EXTRACT:
- Sanke postcard #595, showing Otto Kissenberth
- Born: 26 February 1893 Landshut, Kingdom of Bavaria, German Empire
- Died: 2 August 1919 (aged 26) Bavarian Alps
- Allegiance: German Empire
- Branch: Luftstreitkräfte
- Service years: 1914–1918
- Rank: Oberleutnant
- Unit: Flieger-Abteilung (Flier Detachment) 8b; Flieger-Abteilung (Flier Detachment) 9b; Kampfeinsitzerkommando (Combat Single-Seater Command) Einsisheim; Jagdstaffel 16; Jagdstaffel 23
- Awards: Pour le Mérite; Knight's Cross of the Hohenzollern House Order; Bavarian Military Merit Cross; Württemberg's Friedrich Order; Baden's Order of the Zähringer Lion; Iron Cross Second and First Class

= Otto Kissenberth =

Otto Kissenberth (26 February 1893 - 2 August 1919) was a German flying ace of World War I credited with 20 aerial victories. He was a prewar mechanical engineer who joined the German air service in 1914. After being trained and after serving as a reconnaissance pilot, he became one of the first German fighter pilots, flying with Kampfeinsitzerkommando (Combat Single-Seater Command) KEK Einsisheim. He scored six victories with this unit as it morphed into a fighter squadron, Jagdstaffel 16. His success brought him command of Jagdstaffel 23 on 4 August 1917. He would run his victory tally to 20, downing his final victim using a captured British Sopwith Camel on 20 May 1918. Nine days later, a crash while flying the Camel ended Kissenberth's combat career. His injuries were severe enough he was not returned to combat, instead being assigned to command Schleissheim's flying school. Although Otto Kissenberth survived the war, he died soon after in a mountaineering accident on 2 August 1919.

(Collected data)

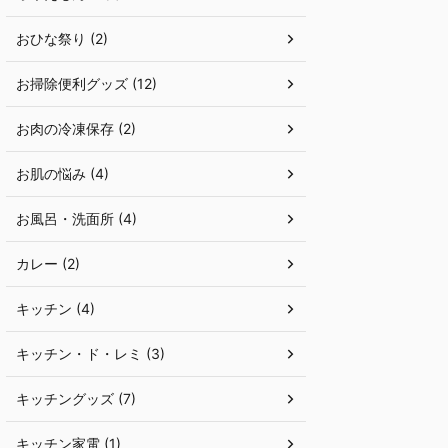
おひな祭り (2)
お掃除便利グッズ (12)
お肉の冷凍保存 (2)
お肌の悩み (4)
お風呂・洗面所 (4)
カレー (2)
キッチン (4)
キッチン・ド・レミ (3)
キッチングッズ (7)
キッチン家電 (1)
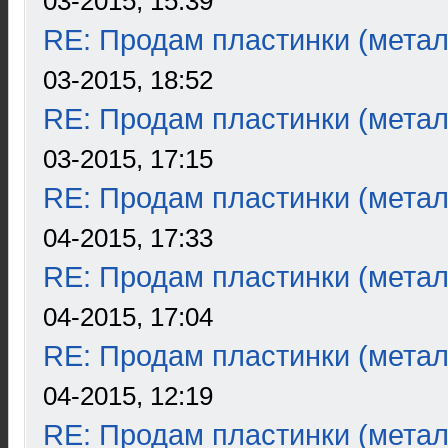
03-2015, 15:39
RE: Продам пластинки (метал
03-2015, 18:52
RE: Продам пластинки (метал
03-2015, 17:15
RE: Продам пластинки (метал
04-2015, 17:33
RE: Продам пластинки (метал
04-2015, 17:04
RE: Продам пластинки (метал
04-2015, 12:19
RE: Продам пластинки (метал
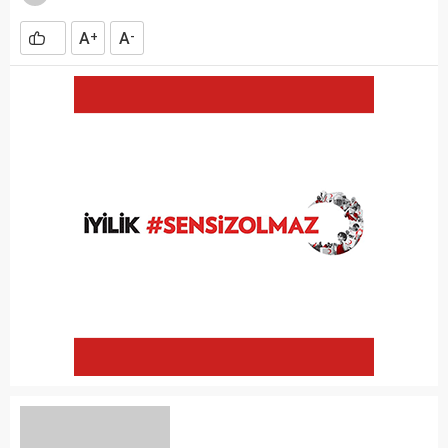
A
A
+
-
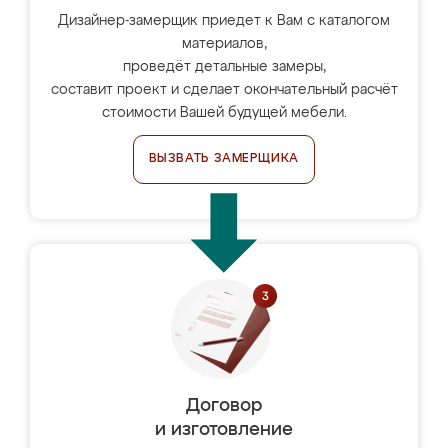
Дизайнер-замерщик приедет к Вам с каталогом
материалов,
проведёт детальные замеры,
составит проект и сделает окончательный расчёт
стоимости Вашей будущей мебели.
ВЫЗВАТЬ ЗАМЕРЩИКА
Договор
и изготовление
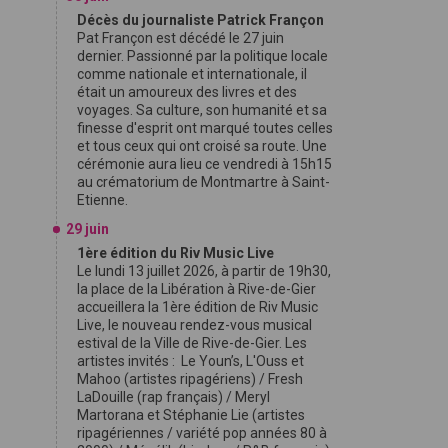
Décès du journaliste Patrick Françon
Pat Françon est décédé le 27 juin
dernier. Passionné par la politique locale
comme nationale et internationale, il
était un amoureux des livres et des
voyages. Sa culture, son humanité et sa
finesse d'esprit ont marqué toutes celles
et tous ceux qui ont croisé sa route. Une
cérémonie aura lieu ce vendredi à 15h15
au crématorium de Montmartre à Saint-
Etienne.
29 juin
1ère édition du Riv Music Live
Le lundi 13 juillet 2026, à partir de 19h30,
la place de la Libération à Rive-de-Gier
accueillera la 1ère édition de Riv Music
Live, le nouveau rendez-vous musical
estival de la Ville de Rive-de-Gier. Les
artistes invités : Le Youn’s, L'Ouss et
Mahoo (artistes ripagériens) / Fresh
LaDouille (rap français) / Meryl
Martorana et Stéphanie Lie (artistes
ripagériennes / variété pop années 80 à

WHAT YOU WILL DO: Continue the article on Otto Kissenberth from where it stops.

WRITTEN REPLY:
==Early life==
Born in Landshut, Bavaria, in 1893, Kissenberth studied at Grenoble University before completing an engineering degree in Munich and then working for the Gustav Otto aircraft works as a mechanical engineer.

==Early aviation service==
With his interest in aircraft design, Kissenberth joined the Fliegertruppe air service of the German Army in 1914. After training as a reconnaissance pilot with Fliegerersatz-Abteilung (Replacement Detachment), or FEA 1 at Schleissheim, Vizefeldwebel Kissenberth was posted to Bavaria's Feld-Flieger-Abteilung (Flier Detachment) 8b. On 21 March 1915, while on a sortie over the Vosges Mountains, he was wounded in action. Upon recovery, he joined another Bavarian unit, Flieger-Abteilung (Flier Detachment) 9b, on 8 July 1915, which was stationed at Toblach in the Dolomite Alps. The unit served in Italy, including a daring bombing raid on Cortina on 31 July 1915, as well as on the Vosges front.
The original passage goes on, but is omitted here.